Après qu’en bis, le musicien russe a offert une interprétation subtile du Prélude en si mineur BWV 855 de Bach dans l’adaptation d’Alexandre Ziloti, nous gagnons le Conservatoire où retrouver la même œuvre en entrée du programme de Kenji Miura. La sonorité est copieusement pédalisée – on la pourrait dire aquatique –, la respiration plus amplement phrasée, et le jeu affirme un dense engagement, parfois au détriment de la nuance, invitant un soupçon de lyrisme mondain dans cette page échappée de l’église. Le rubato très soutenu en fin de prélude et la grandiloquence revendiquée de la transition confirment une approche radicalement différente. À l’inverse de Kalaschnikov, Miura fait encourir quelques approximations à la fugue plutôt qu’aux volets extérieurs du triptyque – décidément, Franck n’est pas des nôtres, aujourd’hui. Dans un tempo clairement cordial, la variation est emportée par une remarquable fluidité. On regrette la distillation de la mort du ressort dans une fin trop boîte-à-musique. De cet abord l’on aime la vaillance et l’expressivité, mais on lui préfère, avouons-le, la sensibilité attachante du Russe qui atteint à la poésie.
Deux pages de Tōru Takemitsu s’ensuivent. D’abord Romance, écrit en 1949 – le compositeur n’a que dix-neuf ans et la musique traditionnelle de son pays y est bien présente. Kenji Miura en gère exemplairement la résonance, dans une approche plutôt hiératique, fort convaincante. Bond dans le temps avec Rain Tree Sketch II (dont le titre s’inspiredu romancier Kenzaburō Ōe), une œuvre écrite en 1992 en hommage à Messiaen qui venait de disparaître, l’un de ses maîtres dont on entend avec évidence la féconde influence. L’artiste la livre dans un velours exquis.

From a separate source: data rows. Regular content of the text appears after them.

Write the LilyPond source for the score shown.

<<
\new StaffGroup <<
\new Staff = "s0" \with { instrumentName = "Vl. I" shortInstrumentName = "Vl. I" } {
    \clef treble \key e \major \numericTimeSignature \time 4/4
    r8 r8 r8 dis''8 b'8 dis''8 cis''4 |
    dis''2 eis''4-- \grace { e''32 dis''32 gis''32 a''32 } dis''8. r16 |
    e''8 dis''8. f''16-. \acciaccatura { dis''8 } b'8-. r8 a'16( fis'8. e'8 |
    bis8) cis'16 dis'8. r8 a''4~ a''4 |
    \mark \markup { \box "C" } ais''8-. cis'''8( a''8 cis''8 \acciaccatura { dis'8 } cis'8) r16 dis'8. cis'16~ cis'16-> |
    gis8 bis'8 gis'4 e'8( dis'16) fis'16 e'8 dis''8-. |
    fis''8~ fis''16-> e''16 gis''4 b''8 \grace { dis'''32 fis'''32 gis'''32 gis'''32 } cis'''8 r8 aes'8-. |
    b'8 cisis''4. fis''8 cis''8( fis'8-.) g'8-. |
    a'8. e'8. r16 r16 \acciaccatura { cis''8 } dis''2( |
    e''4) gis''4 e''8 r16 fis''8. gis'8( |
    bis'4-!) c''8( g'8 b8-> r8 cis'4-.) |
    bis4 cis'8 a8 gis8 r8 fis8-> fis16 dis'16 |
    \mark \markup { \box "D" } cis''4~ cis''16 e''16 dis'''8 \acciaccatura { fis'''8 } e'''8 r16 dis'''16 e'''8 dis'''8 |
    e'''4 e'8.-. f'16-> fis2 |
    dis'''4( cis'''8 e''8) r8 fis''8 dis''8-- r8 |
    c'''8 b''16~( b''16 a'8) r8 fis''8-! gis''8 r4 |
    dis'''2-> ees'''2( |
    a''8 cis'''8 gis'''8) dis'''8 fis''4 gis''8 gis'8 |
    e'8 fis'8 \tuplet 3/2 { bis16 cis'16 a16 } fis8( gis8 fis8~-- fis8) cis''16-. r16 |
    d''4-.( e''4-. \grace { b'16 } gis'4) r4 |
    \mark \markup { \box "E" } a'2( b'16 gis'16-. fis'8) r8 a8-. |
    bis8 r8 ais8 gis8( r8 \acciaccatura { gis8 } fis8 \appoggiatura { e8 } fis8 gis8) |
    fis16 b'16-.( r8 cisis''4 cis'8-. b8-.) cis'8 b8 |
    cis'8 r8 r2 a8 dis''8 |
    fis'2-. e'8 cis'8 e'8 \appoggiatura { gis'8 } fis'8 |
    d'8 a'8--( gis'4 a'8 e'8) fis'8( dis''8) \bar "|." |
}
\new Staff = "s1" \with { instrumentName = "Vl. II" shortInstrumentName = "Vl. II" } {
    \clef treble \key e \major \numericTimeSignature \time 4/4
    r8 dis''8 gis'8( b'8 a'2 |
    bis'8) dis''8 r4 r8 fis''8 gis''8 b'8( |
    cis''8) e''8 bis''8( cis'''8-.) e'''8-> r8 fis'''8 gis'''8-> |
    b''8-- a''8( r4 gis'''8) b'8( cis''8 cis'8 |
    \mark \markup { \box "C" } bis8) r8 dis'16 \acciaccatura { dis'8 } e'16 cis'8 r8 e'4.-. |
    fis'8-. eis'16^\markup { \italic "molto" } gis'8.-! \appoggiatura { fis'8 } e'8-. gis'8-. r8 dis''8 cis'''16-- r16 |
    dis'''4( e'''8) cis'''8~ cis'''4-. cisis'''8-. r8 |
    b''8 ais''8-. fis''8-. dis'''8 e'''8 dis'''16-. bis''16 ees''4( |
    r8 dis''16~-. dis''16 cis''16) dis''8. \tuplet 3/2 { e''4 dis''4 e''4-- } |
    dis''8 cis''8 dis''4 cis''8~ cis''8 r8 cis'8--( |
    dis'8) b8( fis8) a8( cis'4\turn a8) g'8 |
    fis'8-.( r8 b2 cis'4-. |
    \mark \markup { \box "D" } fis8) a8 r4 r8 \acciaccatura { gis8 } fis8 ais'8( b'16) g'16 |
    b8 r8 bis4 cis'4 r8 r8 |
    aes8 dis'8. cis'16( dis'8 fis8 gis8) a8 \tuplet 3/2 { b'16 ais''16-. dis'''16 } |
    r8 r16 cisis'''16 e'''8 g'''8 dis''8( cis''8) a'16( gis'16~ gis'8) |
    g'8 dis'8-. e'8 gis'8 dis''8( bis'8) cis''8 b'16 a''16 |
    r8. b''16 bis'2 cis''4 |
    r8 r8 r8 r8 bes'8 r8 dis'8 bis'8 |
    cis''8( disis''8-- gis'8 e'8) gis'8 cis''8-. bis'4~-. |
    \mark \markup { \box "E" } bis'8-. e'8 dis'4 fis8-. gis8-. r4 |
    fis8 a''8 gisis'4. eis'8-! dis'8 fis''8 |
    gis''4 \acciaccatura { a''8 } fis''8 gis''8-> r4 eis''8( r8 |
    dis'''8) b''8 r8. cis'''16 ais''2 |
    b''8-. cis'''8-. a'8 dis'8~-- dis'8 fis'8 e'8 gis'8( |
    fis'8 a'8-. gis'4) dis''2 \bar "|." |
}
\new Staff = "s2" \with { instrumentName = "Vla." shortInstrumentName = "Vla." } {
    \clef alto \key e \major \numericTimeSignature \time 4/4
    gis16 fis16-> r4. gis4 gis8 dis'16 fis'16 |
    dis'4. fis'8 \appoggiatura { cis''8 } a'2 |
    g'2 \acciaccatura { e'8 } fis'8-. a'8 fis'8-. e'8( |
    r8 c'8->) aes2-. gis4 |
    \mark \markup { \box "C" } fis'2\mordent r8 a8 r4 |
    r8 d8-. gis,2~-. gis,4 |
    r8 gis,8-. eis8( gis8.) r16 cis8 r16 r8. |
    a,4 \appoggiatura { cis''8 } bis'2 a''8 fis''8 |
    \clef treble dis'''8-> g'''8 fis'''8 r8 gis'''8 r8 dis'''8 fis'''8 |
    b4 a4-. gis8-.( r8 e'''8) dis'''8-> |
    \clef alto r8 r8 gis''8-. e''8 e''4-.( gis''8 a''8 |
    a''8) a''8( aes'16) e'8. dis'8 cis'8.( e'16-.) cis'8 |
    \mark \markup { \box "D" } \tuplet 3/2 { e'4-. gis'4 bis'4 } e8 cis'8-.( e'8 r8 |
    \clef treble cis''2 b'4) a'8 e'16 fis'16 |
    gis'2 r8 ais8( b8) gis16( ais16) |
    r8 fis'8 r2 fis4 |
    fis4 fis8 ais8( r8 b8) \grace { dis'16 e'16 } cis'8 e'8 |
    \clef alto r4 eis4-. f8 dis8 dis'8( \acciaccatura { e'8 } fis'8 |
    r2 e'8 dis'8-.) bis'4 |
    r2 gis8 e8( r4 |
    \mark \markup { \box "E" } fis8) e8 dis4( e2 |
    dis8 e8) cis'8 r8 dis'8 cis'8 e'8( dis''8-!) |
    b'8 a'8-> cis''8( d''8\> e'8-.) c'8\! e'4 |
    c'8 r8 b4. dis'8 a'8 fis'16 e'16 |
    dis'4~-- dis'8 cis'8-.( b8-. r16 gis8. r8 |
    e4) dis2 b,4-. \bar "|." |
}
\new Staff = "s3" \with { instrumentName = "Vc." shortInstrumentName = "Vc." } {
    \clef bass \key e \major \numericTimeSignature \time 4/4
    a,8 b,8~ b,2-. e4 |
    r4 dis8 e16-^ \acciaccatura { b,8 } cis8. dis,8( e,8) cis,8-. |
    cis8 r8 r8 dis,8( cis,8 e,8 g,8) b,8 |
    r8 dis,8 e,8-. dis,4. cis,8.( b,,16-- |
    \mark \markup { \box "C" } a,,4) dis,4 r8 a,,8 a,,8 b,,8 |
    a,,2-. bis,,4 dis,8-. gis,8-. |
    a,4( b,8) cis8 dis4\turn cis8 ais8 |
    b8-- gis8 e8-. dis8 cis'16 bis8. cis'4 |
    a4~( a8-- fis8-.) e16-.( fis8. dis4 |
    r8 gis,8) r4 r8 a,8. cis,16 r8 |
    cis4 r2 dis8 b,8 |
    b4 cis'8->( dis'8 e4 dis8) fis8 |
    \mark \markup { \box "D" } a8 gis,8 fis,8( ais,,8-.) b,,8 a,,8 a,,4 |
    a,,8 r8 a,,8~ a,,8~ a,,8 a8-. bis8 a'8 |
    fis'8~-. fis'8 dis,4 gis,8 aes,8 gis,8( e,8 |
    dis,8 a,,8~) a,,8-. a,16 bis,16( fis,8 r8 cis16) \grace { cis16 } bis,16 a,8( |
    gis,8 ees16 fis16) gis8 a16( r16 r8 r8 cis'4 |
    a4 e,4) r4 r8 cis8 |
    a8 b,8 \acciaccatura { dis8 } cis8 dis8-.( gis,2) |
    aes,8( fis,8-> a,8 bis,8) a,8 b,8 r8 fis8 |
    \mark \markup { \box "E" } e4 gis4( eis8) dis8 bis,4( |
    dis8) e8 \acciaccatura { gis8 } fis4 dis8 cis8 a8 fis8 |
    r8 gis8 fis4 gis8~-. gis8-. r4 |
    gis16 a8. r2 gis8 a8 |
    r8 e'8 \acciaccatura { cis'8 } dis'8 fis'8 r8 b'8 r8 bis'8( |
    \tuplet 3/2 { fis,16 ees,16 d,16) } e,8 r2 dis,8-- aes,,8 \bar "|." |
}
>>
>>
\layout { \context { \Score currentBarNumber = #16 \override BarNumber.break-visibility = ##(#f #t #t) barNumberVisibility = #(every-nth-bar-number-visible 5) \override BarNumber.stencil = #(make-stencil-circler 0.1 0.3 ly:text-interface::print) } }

Changement de climat avec la Sonate en si mineur S.178 de Ferenc Liszt dont l’omniprésent marcato fatigue quelque peu. On rêve alors d’une virtuosité invisible, à l’inverse de celle-ci. Après un passage heureux en rêverie, une sonorité plus économe fait l’avantage de la fugue. En bis, Kenji Miura remercie l’enthousiasme du public par la première des Images oubliées de Debussy – Lent (mélancolique et doux) – dont il explore savoureusement la dynamique. Il revient encore avec La fuente y la campana, premier des Paisajes de Federico Mompou, de toute beauté. Peut-être est-ce en cet univers moins spectaculaire que le pianiste a finalement le plus à dire.